According to the WHO, stress is the biggest disease burden in the western world in 2020, and many children are suffering from cognitive disorders due to excessive states of stress in the brain. Being stressed, anxious, and in imbalance presents cognitive difficulties such as keeping their concentration, maintaining an overview of situations, and remembering things.
This only fuels the fire when it comes to the argument that adults should prioritize shared experiences with children to a higher degree through good stories and de-stressing.
Stories have been proven to train children’s ability to concentrate and remember. They expand their vocabulary, and it promotes the desire to read. This strengthens their reading and writing skills as well as their knowledge of different genres. The imagination and the child’s creativity are also parameters that are improved when we involve them in our stories.
Personally, I like to combine my adventure for children with yoga and several other sensory stimuli. As mentioned previously, I have experienced that you create even better conditions for telling a good story and giving the children the space to immerse themselves into it when you have a relaxed mind and sharpened senses.
I include sound therapy, massage therapy, art, and dramaturgy in addition to yoga as my communication tools. Of course, this is not something everyone can do, and it is perfectly fine to do it on a small scale. The effect will still be really positive.
By collaborating with an actor who is recording the story, I have taken my adventure to a level I am not skilled enough to reach on my own in a dramaturgical sense. The sound therapeutic part with the underlying hertz promotes relaxation when the adventure of the day ends. This along with sound effects that emphasize the story’s plot is not really within my skillset either, so I have also gotten help from a professional to achieve this. As I also want to visualize my stories, I collaborate with an illustrator to communicate the yoga and the magic in a visual way, so the universe is made even more accessible to the children.
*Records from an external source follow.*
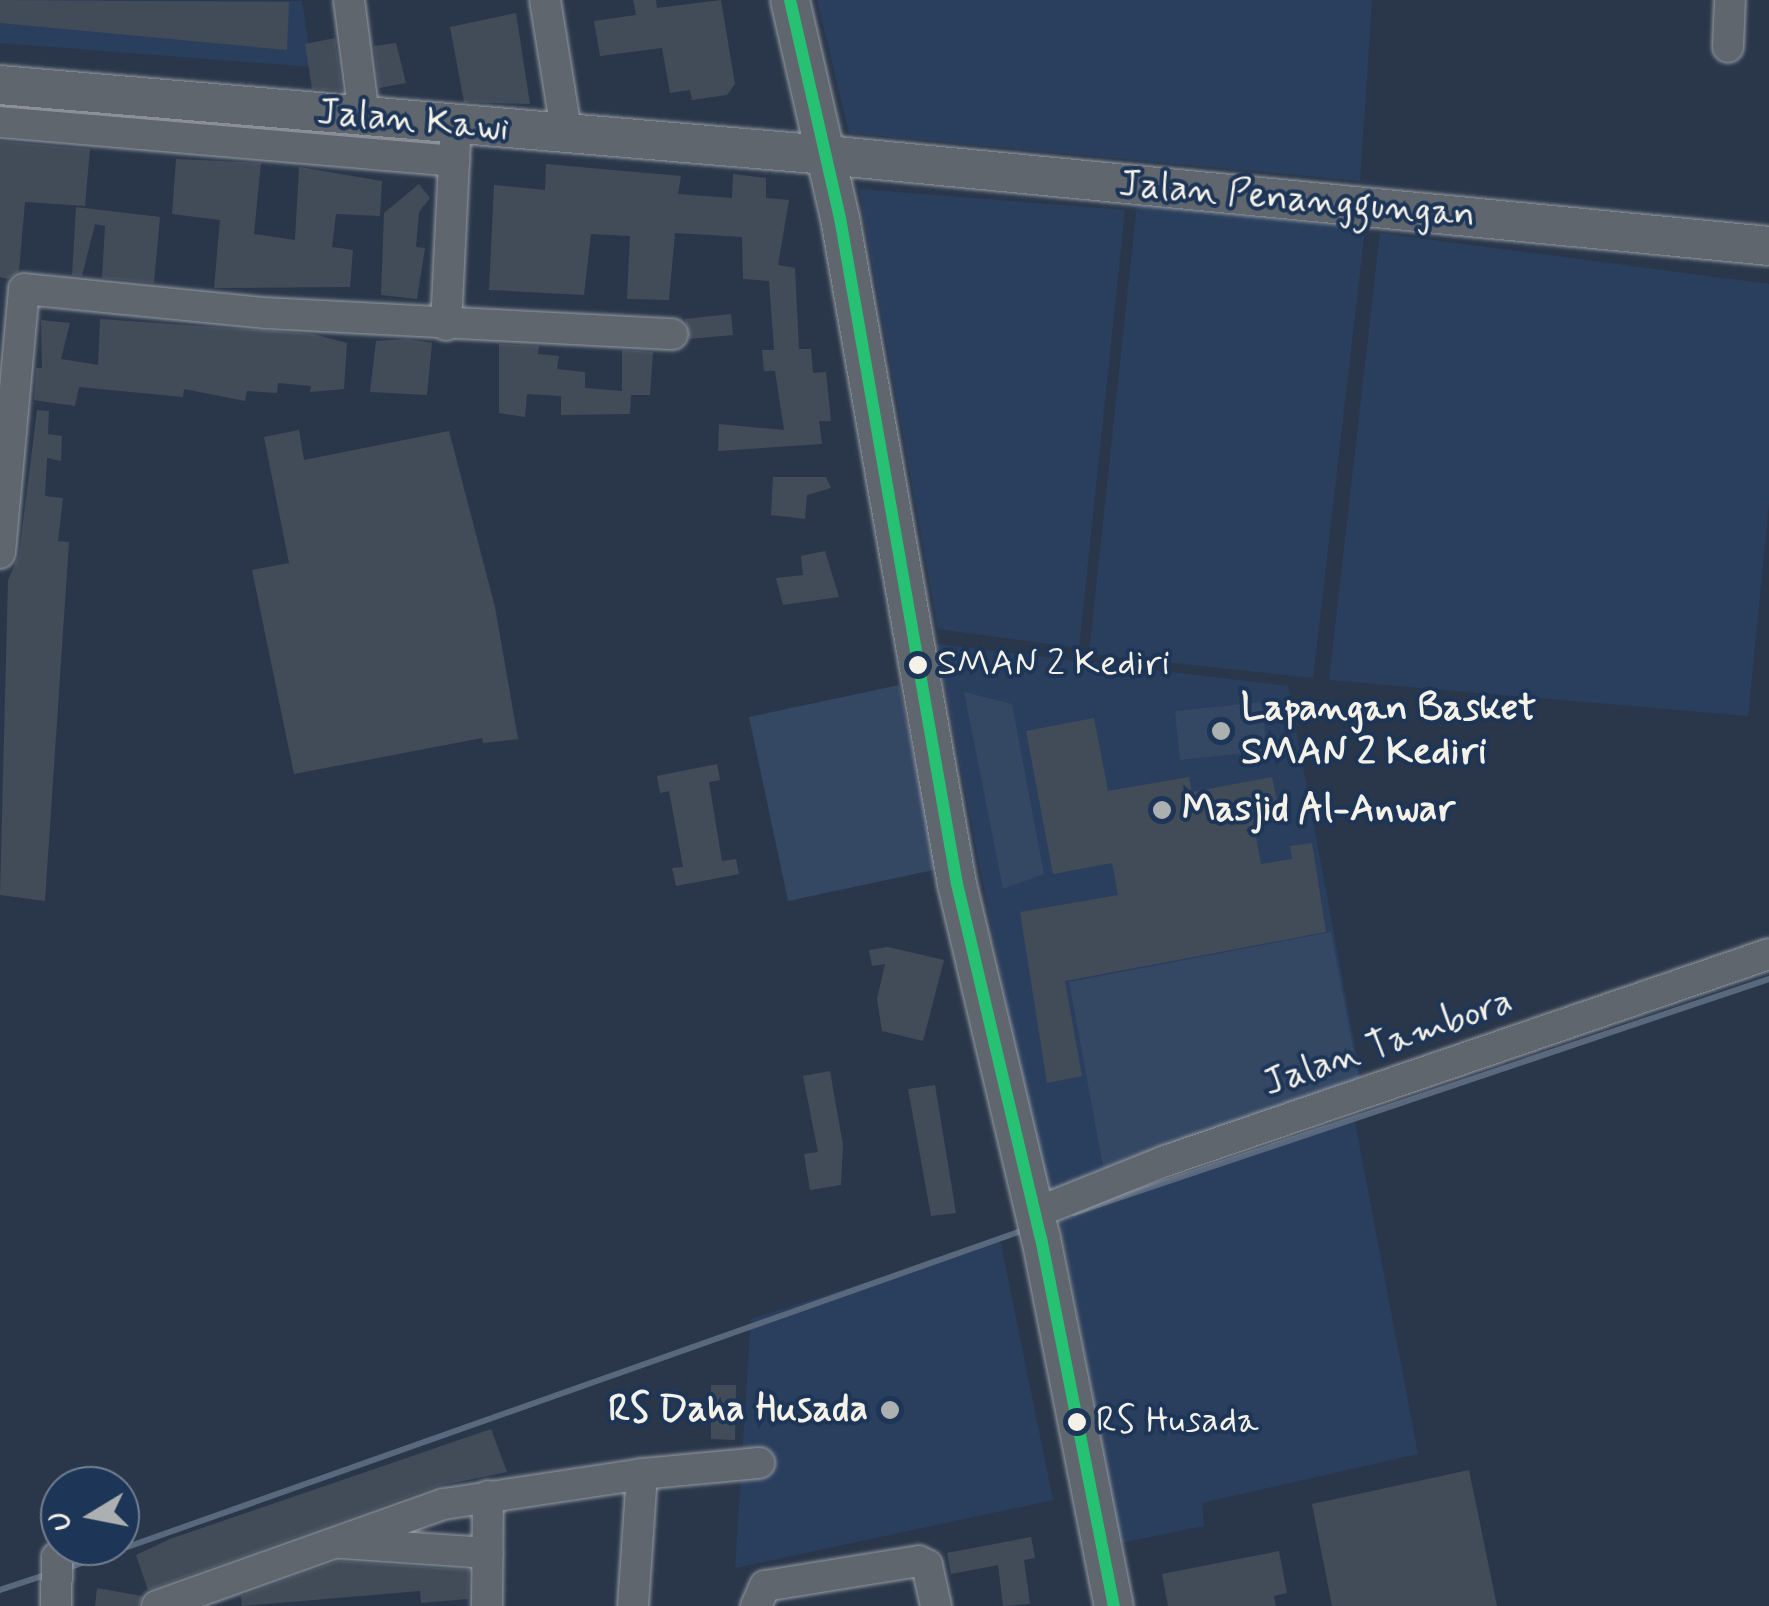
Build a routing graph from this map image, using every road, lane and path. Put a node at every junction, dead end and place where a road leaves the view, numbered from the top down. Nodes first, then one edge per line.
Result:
1 (349, 0) edge
2 (545, 0) edge
3 (790, 0) edge
4 (1730, 0) edge
5 (1728, 47) dead end
6 (0, 85) edge
7 (364, 116) junction
8 (0, 122) edge
9 (568, 136) junction
10 (455, 143) junction
11 (826, 155) junction
12 (1769, 246) edge
13 (12, 287) edge
14 (446, 325) junction
15 (672, 334) dead end
16 (6, 393) edge
17 (0, 553) edge
18 (1769, 954) edge
19 (1037, 1224) junction
20 (759, 1463) dead end
21 (642, 1474) junction
22 (488, 1496) junction
23 (330, 1542) junction
24 (488, 1554) junction
25 (831, 1591) edge
26 (756, 1601) edge
27 (157, 1606) edge
28 (488, 1606) edge
29 (633, 1606) edge
30 (936, 1606) edge
31 (1114, 1606) edge

1 - 7 street
2 - 9 street
3 - 11 main road
4 - 5 street
6 - 7 main road, Jalan Kawi
7 - 10 main road, Jalan Kawi
8 - 10 street
9 - 10 main road, Jalan Kawi
9 - 11 main road, Jalan Kawi
10 - 14 street
11 - 12 main road, Jalan Penanggungan
11 - 19 main road
13 - 14 street
13 - 16 street
14 - 15 street
16 - 17 street
18 - 19 street, Jalan Tambora
19 - 31 main road
20 - 21 street
21 - 22 street
21 - 29 street
22 - 23 street
22 - 24 street
23 - 24 street
23 - 27 street
24 - 28 street
25 - 26 street
25 - 30 street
I then combine these initiatives with massage therapy that I can communicate in a way so that the children can choose whether they want to massage each other while listening to the story or enjoy the Shavasana and the story in peace.
There are so many good reasons to tell a good story and so many ways to do it, so this post is to help you get inspired and to give you insight into what we also can do to communicate our stories to children in an even better and more fun way.
Let the adventure unfold and give the children peace to immerse themselves in a good story.